State-sponsored attacks and tools used have been observed not as sophisticated, but experts warn that activists remain in danger.
Speaking at the Black Hat conference in Las Vegas, EFF staff technologist Cooper Quintin and global policy analyst Eva Galperin revealed research about how activists and journalists were targeted. In particular, in what it called "Operation Manul". The full report is published here.
Detailing issues in plans for a man-in-the-middle root certificate being installed, to accusations of fire-bombing offices of a dissident newspaper, the speakers said that the Kazakhstan government were not amused and denied claims of intimidation but sent out lawyers who said that the newspaper owners had stolen emails, and were requiring the paper be censored to avoid publishing the emails.
Quintin said: “Irina and Alexander Petrushova, publishers of Respublika, started receiving spear phishing emails claiming to be from lawyers, and the email had a PDF attachment which displayed blurry image saying you need to download new version of Adobe Reader.”

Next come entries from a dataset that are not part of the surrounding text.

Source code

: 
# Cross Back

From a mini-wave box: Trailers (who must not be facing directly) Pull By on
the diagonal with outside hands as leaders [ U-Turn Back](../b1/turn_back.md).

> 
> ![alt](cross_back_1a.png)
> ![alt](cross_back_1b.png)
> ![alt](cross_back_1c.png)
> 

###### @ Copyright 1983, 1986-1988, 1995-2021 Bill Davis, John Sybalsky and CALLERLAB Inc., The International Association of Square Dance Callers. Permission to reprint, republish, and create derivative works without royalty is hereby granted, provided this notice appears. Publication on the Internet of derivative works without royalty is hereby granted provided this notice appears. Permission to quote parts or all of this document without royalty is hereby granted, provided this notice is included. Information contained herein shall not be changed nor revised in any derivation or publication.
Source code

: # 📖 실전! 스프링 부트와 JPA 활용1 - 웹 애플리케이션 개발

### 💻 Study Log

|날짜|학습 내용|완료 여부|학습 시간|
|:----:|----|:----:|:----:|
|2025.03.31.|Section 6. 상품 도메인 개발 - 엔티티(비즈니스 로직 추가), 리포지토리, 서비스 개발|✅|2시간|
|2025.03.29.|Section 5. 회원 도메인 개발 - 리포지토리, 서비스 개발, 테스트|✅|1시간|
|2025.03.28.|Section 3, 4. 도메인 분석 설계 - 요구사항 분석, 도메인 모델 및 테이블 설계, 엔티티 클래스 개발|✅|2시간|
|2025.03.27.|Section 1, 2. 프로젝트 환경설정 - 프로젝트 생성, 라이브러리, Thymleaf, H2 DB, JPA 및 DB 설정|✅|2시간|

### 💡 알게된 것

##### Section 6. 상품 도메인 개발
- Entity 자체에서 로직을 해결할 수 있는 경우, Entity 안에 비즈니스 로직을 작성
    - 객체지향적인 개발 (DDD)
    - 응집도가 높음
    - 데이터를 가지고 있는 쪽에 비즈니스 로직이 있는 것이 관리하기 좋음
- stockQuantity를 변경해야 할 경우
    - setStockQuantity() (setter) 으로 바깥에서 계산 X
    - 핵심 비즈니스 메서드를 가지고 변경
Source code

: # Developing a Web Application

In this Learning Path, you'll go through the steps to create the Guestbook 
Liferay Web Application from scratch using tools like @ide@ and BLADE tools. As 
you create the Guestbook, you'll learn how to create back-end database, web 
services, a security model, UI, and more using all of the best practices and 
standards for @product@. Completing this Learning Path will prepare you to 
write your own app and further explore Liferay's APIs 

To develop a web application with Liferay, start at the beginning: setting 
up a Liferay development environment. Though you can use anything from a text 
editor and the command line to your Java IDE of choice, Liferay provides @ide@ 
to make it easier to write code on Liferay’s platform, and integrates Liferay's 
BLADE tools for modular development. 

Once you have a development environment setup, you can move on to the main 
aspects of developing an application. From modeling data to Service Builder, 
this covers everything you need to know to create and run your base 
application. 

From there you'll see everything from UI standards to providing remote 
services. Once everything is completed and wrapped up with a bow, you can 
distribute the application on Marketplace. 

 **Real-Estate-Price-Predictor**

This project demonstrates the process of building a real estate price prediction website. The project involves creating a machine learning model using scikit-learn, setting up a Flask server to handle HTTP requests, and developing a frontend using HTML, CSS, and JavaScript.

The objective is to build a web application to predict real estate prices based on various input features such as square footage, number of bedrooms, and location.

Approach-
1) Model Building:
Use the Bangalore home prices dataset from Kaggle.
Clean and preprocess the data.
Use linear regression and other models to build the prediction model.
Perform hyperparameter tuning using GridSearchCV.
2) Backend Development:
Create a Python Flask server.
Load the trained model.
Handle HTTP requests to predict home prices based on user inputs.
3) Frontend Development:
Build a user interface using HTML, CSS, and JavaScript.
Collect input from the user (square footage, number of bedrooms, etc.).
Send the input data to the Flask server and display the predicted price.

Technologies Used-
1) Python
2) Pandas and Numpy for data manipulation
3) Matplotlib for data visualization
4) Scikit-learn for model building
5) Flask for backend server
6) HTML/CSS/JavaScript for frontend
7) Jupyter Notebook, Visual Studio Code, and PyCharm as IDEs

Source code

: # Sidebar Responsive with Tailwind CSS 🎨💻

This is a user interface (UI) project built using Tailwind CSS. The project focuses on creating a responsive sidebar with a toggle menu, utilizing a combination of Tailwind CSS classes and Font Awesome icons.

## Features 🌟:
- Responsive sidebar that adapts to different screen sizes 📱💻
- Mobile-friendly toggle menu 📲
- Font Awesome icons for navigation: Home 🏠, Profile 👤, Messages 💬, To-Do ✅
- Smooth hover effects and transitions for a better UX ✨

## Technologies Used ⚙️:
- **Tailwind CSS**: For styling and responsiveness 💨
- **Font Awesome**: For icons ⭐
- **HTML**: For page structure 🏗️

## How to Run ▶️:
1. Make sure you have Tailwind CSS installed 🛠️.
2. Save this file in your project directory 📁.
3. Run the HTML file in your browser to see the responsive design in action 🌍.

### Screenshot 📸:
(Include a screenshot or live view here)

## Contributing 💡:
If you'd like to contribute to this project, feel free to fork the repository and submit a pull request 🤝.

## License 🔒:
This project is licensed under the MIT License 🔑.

Malware including Jacksbot and Bandook was used, which has surveillance capabilities, but the speakers said that this is very much “crimeware off the shelf”, and is cheap, has fewer attributions, but can be detected by anti-virus.
In terms of linksro Kazakhstan, Galperin said that there was a common thread between targets and tracked campaigns, and often family members or legal support to dissidents were targeted.
Also implicated were Arcanum Global Intelligence and an Indian company Appin. “However,we observe no direct links between Operation Manul and Arcanum,” the report said.
“All emails traced can go back to the Indian IP space, but we also found an overlapping infrastructure and Appin is noisy,” Galperin said. “We cannot be conclusive, but it could be someone who bought the Appin infrastructure, but we think it was them based on evidence.”
Galperin said that more research is needed by industry on events such as this. “Also, attacks don’t have to be sophisticated to work, as often it is a bog-standard spear phishing," she said. "Governments are rarely using zero-days, especially the Kazakhstan government which uses [services from] Hacking Team and FinFisher, yet it still hired Indian hackers to do work for them.”